STORED DATA Block Start

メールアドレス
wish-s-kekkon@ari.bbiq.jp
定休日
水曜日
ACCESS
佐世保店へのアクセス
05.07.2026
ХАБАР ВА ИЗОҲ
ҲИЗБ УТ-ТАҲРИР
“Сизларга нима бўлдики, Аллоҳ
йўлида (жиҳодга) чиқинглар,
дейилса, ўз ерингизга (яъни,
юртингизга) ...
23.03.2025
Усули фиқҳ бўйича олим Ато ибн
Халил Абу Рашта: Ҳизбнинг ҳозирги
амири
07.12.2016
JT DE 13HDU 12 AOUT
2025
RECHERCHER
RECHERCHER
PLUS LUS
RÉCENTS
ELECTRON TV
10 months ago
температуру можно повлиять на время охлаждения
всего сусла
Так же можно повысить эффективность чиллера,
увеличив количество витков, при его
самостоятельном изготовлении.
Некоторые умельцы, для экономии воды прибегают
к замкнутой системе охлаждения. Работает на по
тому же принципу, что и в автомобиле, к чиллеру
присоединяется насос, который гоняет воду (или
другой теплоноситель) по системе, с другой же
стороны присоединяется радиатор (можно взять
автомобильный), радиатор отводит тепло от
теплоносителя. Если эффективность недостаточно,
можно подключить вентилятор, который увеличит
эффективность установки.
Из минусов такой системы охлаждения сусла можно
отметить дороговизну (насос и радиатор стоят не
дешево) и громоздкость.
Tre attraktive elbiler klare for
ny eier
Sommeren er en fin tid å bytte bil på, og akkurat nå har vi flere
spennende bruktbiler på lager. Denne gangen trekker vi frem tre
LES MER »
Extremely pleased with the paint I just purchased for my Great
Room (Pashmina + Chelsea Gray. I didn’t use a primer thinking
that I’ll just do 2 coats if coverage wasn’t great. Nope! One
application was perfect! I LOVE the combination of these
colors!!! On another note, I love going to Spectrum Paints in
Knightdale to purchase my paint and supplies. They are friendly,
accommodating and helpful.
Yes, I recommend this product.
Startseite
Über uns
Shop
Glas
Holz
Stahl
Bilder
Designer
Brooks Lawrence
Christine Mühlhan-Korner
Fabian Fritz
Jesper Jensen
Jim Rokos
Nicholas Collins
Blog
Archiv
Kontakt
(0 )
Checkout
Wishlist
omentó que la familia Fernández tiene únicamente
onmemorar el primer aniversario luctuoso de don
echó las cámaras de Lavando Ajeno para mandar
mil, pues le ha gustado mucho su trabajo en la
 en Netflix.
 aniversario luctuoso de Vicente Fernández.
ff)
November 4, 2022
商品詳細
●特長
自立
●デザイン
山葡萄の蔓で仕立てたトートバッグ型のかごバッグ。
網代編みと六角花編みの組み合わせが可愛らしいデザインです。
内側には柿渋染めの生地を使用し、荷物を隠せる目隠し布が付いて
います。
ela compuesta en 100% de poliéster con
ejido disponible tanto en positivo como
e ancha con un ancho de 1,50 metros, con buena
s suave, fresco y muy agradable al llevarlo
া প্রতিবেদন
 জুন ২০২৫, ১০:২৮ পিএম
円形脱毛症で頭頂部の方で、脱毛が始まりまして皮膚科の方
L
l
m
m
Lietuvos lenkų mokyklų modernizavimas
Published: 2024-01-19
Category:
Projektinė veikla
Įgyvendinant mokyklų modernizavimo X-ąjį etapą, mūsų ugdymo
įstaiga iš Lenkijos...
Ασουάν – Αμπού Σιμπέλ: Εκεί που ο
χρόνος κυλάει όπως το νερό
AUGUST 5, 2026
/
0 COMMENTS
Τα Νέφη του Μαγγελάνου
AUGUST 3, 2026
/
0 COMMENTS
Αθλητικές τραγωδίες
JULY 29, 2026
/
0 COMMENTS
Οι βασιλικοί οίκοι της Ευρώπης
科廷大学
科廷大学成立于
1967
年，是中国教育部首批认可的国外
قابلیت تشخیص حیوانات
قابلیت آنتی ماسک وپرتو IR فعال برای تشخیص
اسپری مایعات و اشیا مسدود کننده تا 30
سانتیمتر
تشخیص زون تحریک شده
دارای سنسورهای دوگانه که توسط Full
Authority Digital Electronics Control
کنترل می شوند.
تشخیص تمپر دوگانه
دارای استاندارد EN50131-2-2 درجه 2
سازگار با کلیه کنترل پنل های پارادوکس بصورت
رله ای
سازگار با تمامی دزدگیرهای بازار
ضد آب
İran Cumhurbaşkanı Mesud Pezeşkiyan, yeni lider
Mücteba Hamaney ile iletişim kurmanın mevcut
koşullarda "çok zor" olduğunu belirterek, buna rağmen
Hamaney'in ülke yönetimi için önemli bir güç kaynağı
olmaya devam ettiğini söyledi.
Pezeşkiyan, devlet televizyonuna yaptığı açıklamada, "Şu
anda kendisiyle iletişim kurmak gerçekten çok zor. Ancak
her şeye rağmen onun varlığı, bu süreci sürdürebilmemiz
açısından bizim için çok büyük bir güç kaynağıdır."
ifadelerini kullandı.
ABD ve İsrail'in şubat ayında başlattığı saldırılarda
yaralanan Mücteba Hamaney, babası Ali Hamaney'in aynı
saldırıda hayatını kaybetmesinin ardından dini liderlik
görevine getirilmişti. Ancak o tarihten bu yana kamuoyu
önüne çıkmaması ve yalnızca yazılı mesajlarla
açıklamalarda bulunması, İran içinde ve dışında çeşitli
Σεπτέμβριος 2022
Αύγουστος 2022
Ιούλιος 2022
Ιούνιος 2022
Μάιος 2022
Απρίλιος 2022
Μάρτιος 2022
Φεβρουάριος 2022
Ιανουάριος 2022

STORED DATA Block End

**DIRECTIONS**
Return every line of the items that contains the string "Fernández". Case counts.

**OUTPUT OF THE EXERCISE**
omentó que la familia Fernández tiene únicamente
 aniversario luctuoso de Vicente Fernández.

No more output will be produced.